Healthcare workers who were aged 40 years and above were 76% more likely to have adequate knowledge of IPT compared to those aged below 40 years indicating a potential correlation between age and knowledge. This suggests the need for targeted educational efforts among younger healthcare professionals to improve their knowledge of IPT. However, the current results are different from those observed in an earlier study done in Ebonyi State, Nigeria which they found that ages 35 years and below were more likely to have adequate knowledge of IPT [12]. The difference can be attributed to the fact that the earlier study was done in one state and had a sample size of 85 healthcare workers, unlike the current study.

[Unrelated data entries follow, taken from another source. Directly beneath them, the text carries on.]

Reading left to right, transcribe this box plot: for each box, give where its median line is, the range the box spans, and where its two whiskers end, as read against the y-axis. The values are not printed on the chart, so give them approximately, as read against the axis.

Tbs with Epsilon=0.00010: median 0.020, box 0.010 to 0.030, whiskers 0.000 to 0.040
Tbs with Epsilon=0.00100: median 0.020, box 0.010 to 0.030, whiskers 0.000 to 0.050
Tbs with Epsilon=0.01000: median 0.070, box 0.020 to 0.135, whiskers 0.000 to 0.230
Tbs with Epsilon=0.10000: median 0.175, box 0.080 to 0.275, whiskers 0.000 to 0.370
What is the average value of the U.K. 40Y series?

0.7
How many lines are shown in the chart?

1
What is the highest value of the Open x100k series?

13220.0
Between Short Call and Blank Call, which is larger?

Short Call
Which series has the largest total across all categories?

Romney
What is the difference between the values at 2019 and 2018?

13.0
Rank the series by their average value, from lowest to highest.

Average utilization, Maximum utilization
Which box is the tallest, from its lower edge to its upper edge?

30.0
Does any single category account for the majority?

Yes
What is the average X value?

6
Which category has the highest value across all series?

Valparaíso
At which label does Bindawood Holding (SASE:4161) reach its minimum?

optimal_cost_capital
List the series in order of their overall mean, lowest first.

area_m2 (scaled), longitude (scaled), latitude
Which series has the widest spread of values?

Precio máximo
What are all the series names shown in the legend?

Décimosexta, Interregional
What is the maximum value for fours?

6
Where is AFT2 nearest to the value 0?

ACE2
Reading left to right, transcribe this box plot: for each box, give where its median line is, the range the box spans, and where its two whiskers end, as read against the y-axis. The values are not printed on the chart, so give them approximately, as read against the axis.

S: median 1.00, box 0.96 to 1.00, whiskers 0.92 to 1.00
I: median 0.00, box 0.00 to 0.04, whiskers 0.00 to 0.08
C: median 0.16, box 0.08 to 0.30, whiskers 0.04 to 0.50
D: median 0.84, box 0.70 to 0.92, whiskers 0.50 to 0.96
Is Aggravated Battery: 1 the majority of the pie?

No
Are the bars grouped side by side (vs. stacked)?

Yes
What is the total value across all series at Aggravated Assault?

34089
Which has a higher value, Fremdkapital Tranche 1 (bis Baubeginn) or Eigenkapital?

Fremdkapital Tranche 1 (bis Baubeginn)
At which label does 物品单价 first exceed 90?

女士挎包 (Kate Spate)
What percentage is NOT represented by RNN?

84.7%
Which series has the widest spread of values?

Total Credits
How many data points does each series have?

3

University education was found to be a significant factor in adequate knowledge of IPT among healthcare workers. Healthcare workers with a University education were 4.48 times more likely to have adequate knowledge of IPT compared to those with secondary education. The finding was supported by a study conducted in Pune, India [26]. This suggests that healthcare workers with a university education have a more in-depth and specialized curriculum at the university level, exposure to advanced training, and a higher likelihood of engaging in continuous professional development [27]. A mentorship program should be emphasized to improve IPT knowledge among healthcare workers who do not have a university education. Those who ever attended IPT training were 98% more likely to have adequate knowledge of IPT. These results are similar to the study conducted in South Africa and Brazil [13, 28]. Suggesting that continuous training should be offered to healthcare workers regularly to improve their knowledge of IPT.

The likelihood of female HCWs’ positive attitude toward IPT compared to their male counterparts suggests a need to emphasize targeted interventions and awareness campaigns to address gender disparities among HCWs which may influence their attitude towards preventive therapies. Those who had a working experience of more than one year at TB/HIV clinics were 5.20 times more likely to have good practices on IPT. These results are similar to the study conducted in Indonesia [19]. This might have been influenced by the availability of circulars at hand in health facilities.

5 Limitations

The inability of some healthcare workers to participate due to their busy hospital schedules resulted in a reduction of the sample size from 486 to 464 participants. Additionally, the study's scope was confined to healthcare facilities in 12 regions supported by global funds, representing various levels of healthcare facilities. Therefore, caution should be exercised when generalizing the findings to the entire country, as the study may have not fully captured the diversity of healthcare settings and practices across Tanzania.

6 Conclusion

The modest level of knowledge and attitude towards IPT among healthcare workers is an issue of concern, particularly given its crucial role in preventive therapy for TB. Despite this knowledge and attitude gap, there appears to be a positive direction in the application of good practices related to IPT within the healthcare setting. This situation highlights the need for targeted educational interventions to enhance healthcare workers' attitudes and understanding of Isoniazid and its use in TB prevention.